Patched Logic (Commit 6817c0e): In the patched version, the developers removed the recipient field from the validation scope and introduced strict prefixing to bind allowlist entries to specific field types.

// 1. ctx.To is removed from the check
// 2. Strict prefixes are enforced for mutable fields
// 3. Unprefixed entries ONLY match immutable IDs
 
function isApproved(ctx, allowList) {
  for (const allowed of allowList) {
    // Implicitly pins to verified IDs if no prefix is present
    if (!allowed.includes(':')) {
       if (ctx.SenderId === allowed || ctx.From === allowed) return true;
       continue;
    }
    
    // Requires explicit opt-in for mutable fields
    if (allowed.startsWith('name:') && ctx.SenderName === allowed.slice(5)) return true;
    // ... other checks
  }
  return false;
}

The fix ensures that the allowFrom list is compared strictly against sender attributes, and ambiguous strings are treated as verified IDs by default, preventing spoofing via display names.

Exploitation of this vulnerability requires no specialized tools, only knowledge of the target's configuration state.
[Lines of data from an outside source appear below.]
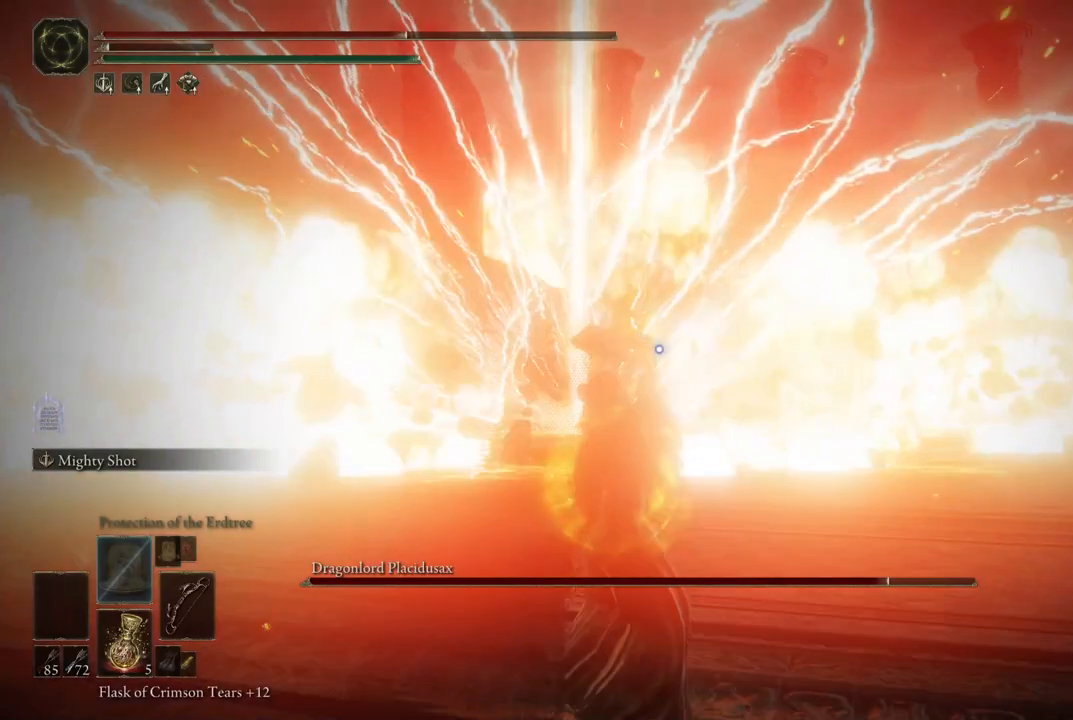
{"buttons": [], "left_stick": "down", "right_stick": "center", "events": [[200, "DPAD_RIGHT", "down"], [250, "DPAD_RIGHT", "up"]]}
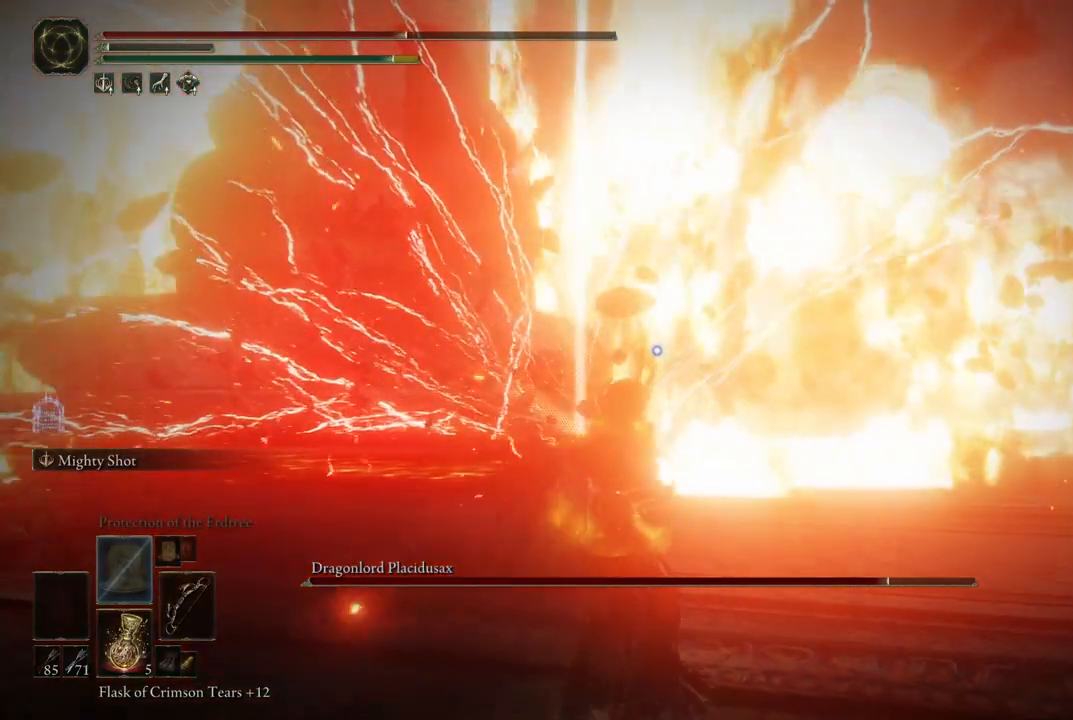
{"buttons": [], "left_stick": "down", "right_stick": "center", "events": [[250, "R2", "down"], [417, "R2", "up"]]}
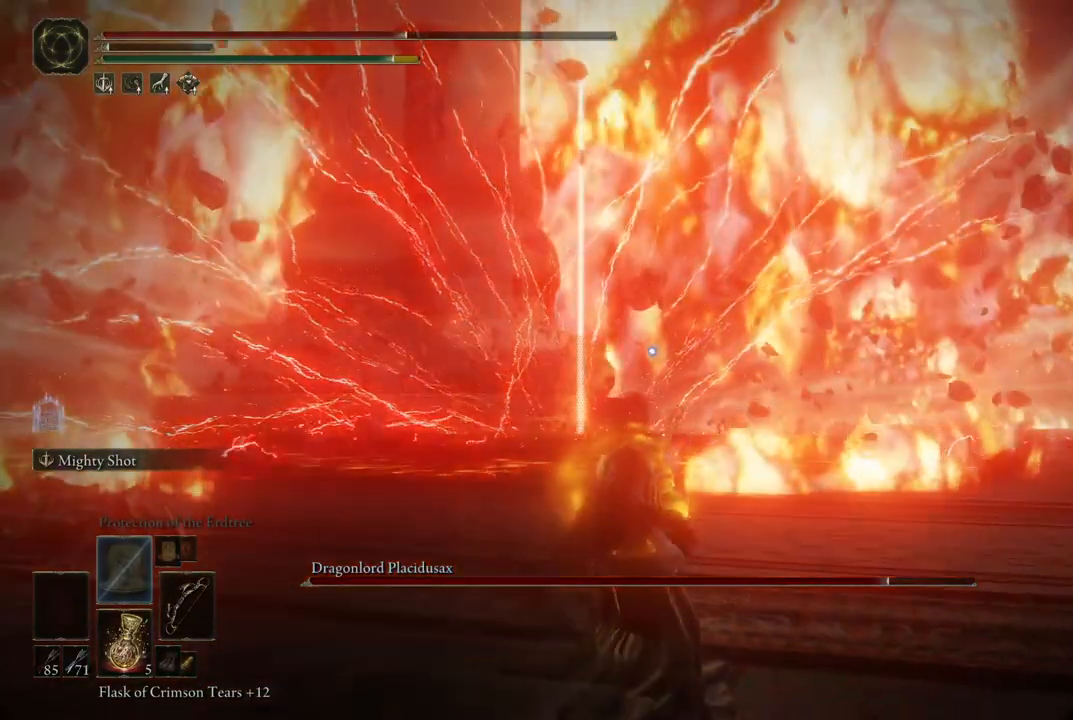
{"buttons": ["DPAD_RIGHT"], "left_stick": "center", "right_stick": "center", "events": [[217, "left_stick", "center"], [400, "DPAD_RIGHT", "down"]]}
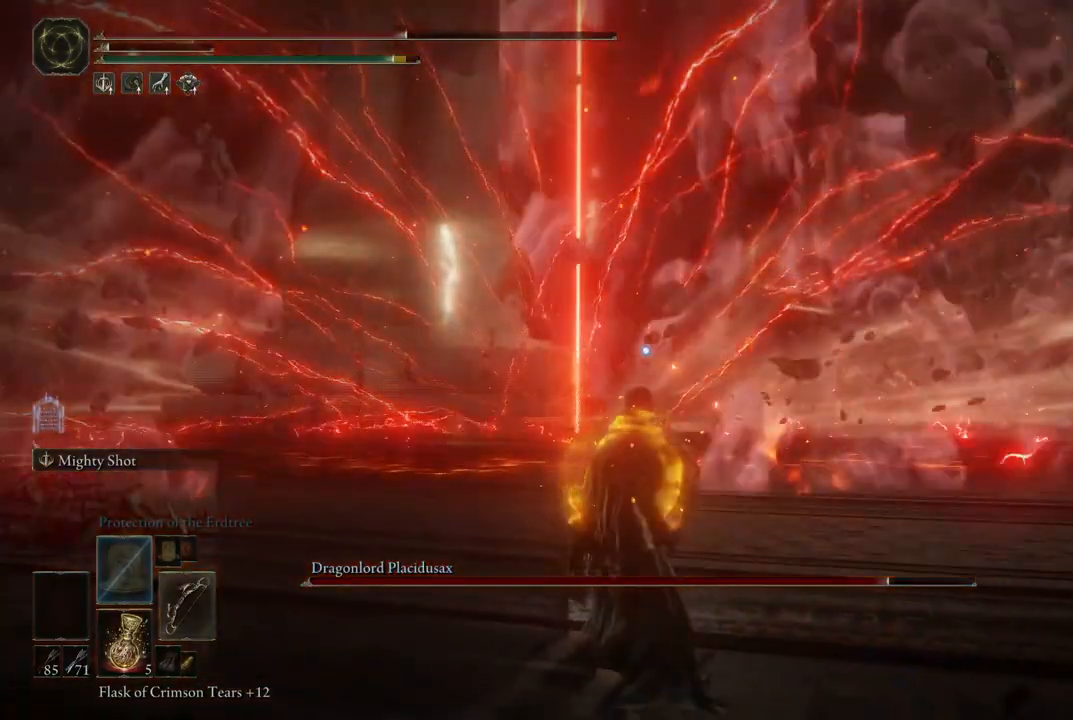
{"buttons": [], "left_stick": "center", "right_stick": "center", "events": [[17, "DPAD_RIGHT", "up"]]}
The attack vector is strictly logic-based.

Prerequisites: The target OpenClaw instance must have the bot's own identifier (e.g., its WhatsApp phone number +15550199 or Discord Bot ID) present in the tools.elevated.allowFrom array in config.json.

Attack Steps:

1. Identification: The attacker interacts with the bot to determine if it is running a vulnerable version (e.g., via generic responses or version headers if available).
2. Triggering: The attacker sends a command that requires elevated permissions. For example: /elevated exec "cat /etc/passwd".
3. Bypass Execution: The OpenClaw instance receives the message. It extracts the To field (e.g., +15550199). It checks allowFrom. Finding +15550199 in the allowed list, it successfully validates the request, ignoring the fact that the sender is +1999666000 (the attacker).
4. Impact: The command executes with the permissions of the OpenClaw process, returning the output to the attacker.
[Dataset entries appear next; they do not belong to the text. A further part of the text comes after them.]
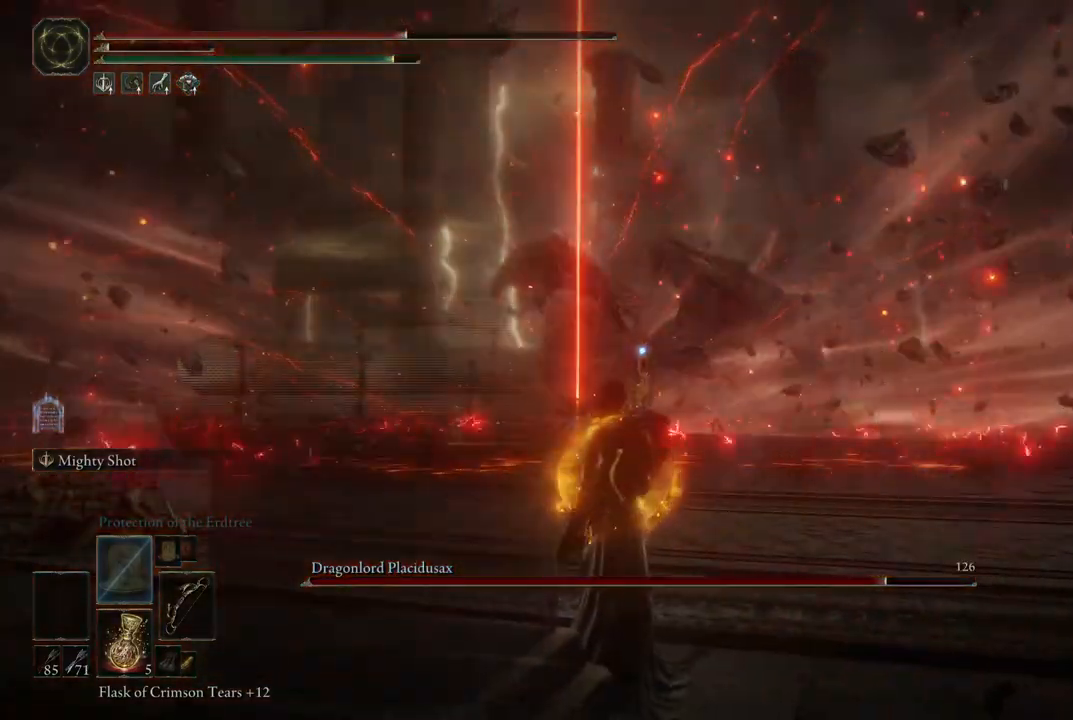
{"buttons": [], "left_stick": "center", "right_stick": "center", "events": [[183, "DPAD_RIGHT", "down"], [300, "DPAD_RIGHT", "up"]]}
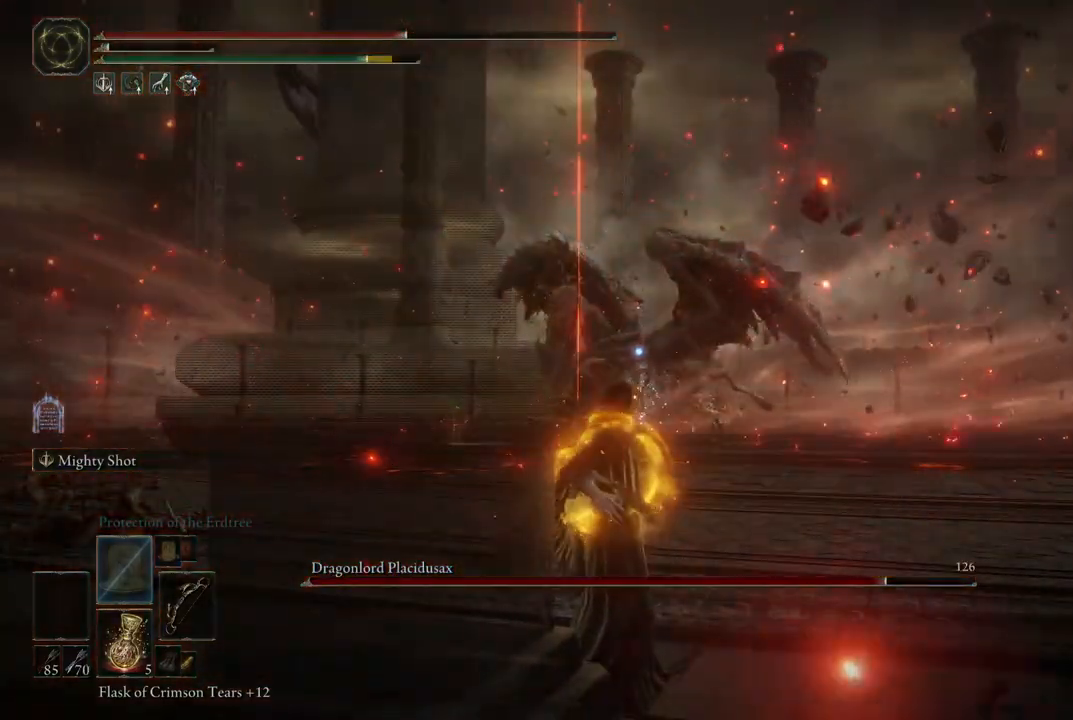
{"buttons": [], "left_stick": "center", "right_stick": "center", "events": []}
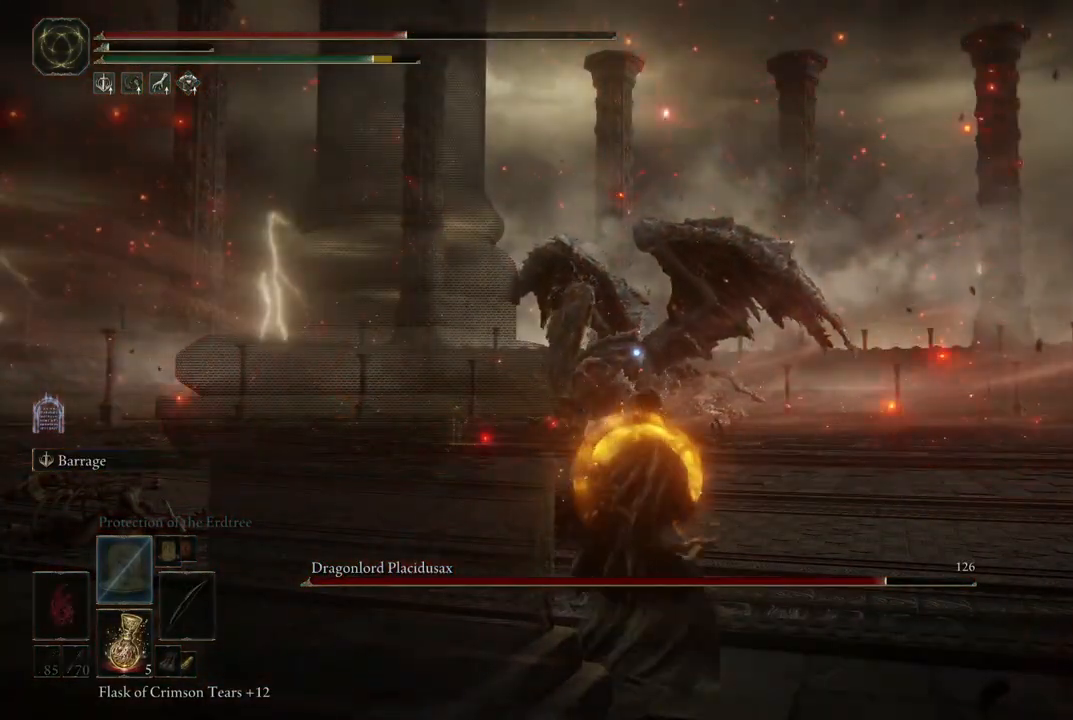
{"buttons": ["L2"], "left_stick": "center", "right_stick": "center", "events": [[400, "L2", "down"]]}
The impact of this vulnerability is critical as it constitutes a complete authentication bypass for the most privileged functionality within the application. OpenClaw is designed to interface with LLMs and execute tools; granting unauthorized access to the "elevated" toolset typically exposes the underlying host.
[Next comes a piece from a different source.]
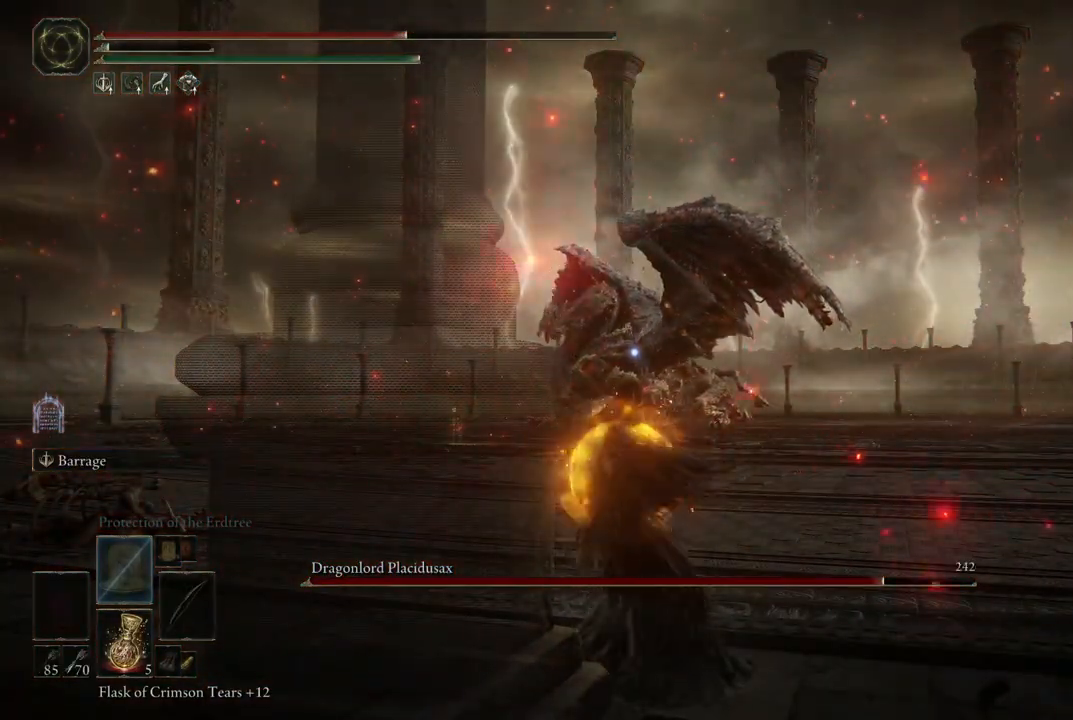
{"buttons": ["L2"], "left_stick": "center", "right_stick": "center", "events": []}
• Remote Code Execution (RCE): If the elevated tools include shell execution or script running capabilities (common in AI agent deployments), an attacker can execute arbitrary commands on the server.
• Data Exfiltration: Attackers can access sensitive data accessible to the bot, including conversation logs, API keys stored in environment variables, or connected database credentials.
• Bot Hijacking: The attacker can use the compromised bot to send fraudulent messages to other users, potentially leveraging the bot's trusted status for social engineering or phishing campaigns.

Given the ease of exploitation and the high probability of the vulnerable configuration (adding the bot to the allowlist for self-testing is a common pattern), this issue represents a severe risk to deployments.